Ak Parti sekiz yıldır iktidarda olabilir, ama bazıları Ak Parti'nin temel özelliklerini henüz keşfetmeye başladı. Önyargıları sebebiyle hâlâ ne olduğunu anlayamayanlar hiç de az değil. Daha önce adı duyulmadığı için ne yapacağı bilinmeyen, üstelik ringe çıktığında solak olduğu keşfedilen genç boksör gibi Ak Parti; hiç beklenmediği anda öldürücü yumruğu indirebiliyor.
Bu algılama hatası, Ak Parti'ye önderlik eden kadronun Refah Partisi çizgisinden geldiği ve kurdukları partinin bu yüzden 'ideolojik' olacağı yanlış öngörüsünden kaynaklanıyor. Ak Parti ideolojik bir parti değil oysa, bir merkez partisinden beklenebilecek esneklikte kuruldu. Siyasette ideolojik saplantıların yalnız partileri güdük bırakmakla kalmadığı, çatışmalara sebep olup ülkeyi geriye de çektiği tespitinin hareketlendirdiği bir kadro tarafından...
Yakın bir gözlemci olarak şunu da söyleyebilirim: Ak Parti kurucuları, önceki partilerindeyken de, o partinin yönetim kadrosuyla yüzde 100 uyuşmuş görüntüsünü zaten vermiyordu; görüntünün biraz ayrıntılarına girildiğinde ise taraflar arasında esen fırtınayı fark etmemek mümkün değildi.
Gözlerden kaçan gerçeği hatırlatayım: Ak Parti kurucuları arasında onlara atfedilen 'ideolojik saplantı' ile irtibatlandırılabilecek eski çizginin çekirdek kadrosundan kimse yok; çekirdek kadronun 1991'de yüzde 4'te donmuş görünen oyu artırma umuduyla başlattığı açılım ile birlikte siyasete girdiler çoğu... Partilerinin bir değil iki kez kapanması sonrasında, nicedir savundukları çizgide siyaset yapmak üzere kendi partilerini kurdular.

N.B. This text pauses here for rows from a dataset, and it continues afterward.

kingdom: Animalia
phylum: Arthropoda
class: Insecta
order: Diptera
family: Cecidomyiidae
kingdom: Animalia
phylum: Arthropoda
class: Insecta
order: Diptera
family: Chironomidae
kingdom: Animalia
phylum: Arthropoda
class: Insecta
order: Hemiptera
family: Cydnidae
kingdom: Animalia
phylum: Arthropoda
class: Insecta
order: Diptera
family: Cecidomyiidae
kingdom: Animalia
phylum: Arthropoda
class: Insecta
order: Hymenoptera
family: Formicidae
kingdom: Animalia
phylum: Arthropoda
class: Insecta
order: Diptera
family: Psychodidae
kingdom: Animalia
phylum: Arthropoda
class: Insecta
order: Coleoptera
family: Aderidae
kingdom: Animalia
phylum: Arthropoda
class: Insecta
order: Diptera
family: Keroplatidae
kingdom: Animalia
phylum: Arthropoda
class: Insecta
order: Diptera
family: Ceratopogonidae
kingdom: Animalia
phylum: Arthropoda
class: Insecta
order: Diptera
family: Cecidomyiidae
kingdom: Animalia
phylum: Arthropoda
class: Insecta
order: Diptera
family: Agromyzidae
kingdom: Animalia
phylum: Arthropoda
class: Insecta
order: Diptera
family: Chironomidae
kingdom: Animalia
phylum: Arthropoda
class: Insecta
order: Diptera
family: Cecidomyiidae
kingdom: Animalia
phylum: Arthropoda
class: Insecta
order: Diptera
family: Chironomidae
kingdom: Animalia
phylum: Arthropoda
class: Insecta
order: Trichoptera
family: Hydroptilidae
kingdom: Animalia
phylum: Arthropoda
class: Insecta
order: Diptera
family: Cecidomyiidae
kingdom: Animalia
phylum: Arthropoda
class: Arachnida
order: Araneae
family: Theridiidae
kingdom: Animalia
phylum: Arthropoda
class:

'İdeolojik saplantı' ile yanlış işler yapmasını bekleyenleri hep yanılttıysa Ak Parti, daha kuruluş safhasında belirlenen 'merkez parti olma' kararlılığı yüzündendir. Merkez partide ideolojik saplantı olmaz; ideolojik saplantı emareleri gösteren bir parti merkezde yer alamaz.
Kürt açılımı, Alevi açılımı, Ermeni açılımı gibi daha önce hiçbir siyasi kadronun cesaret edemediği politikalarla Ak Parti yapısı arasında çelişki bulanlar var. CHP'yi Aleviler ile ilişkisinde samimiyet sınavına çeken 'Dersim' gafı üzerine Ak Parti liderlerinin söylemini anlamakta zorlananlar da çıkıyor. “12 Eylül darbesi sonrasında İslâmcılar askerlerle uzlaşma yolları aramıştı, özeleştiri yapılmalı” noktasına kadar gidenler bile var. Meramları, şimdi tanığı oldukları asker-sivil ilişkilerini farklı bir zemine oturtma çabası gösterenlerin demokratik sicilini sorgulamak...
Oysa askerler üzerinden siyaset üretme formülleri geliştirenler ile Ak Parti'yi kuranlar arasında ciddi bir nesil farkı var. Sonradan Ak Parti çatısı altında toplananların çoğu, o dönemde de “Anayasaya hayır” nutukları çekiyor, bir bölümü cezaevlerine de düşüyordu.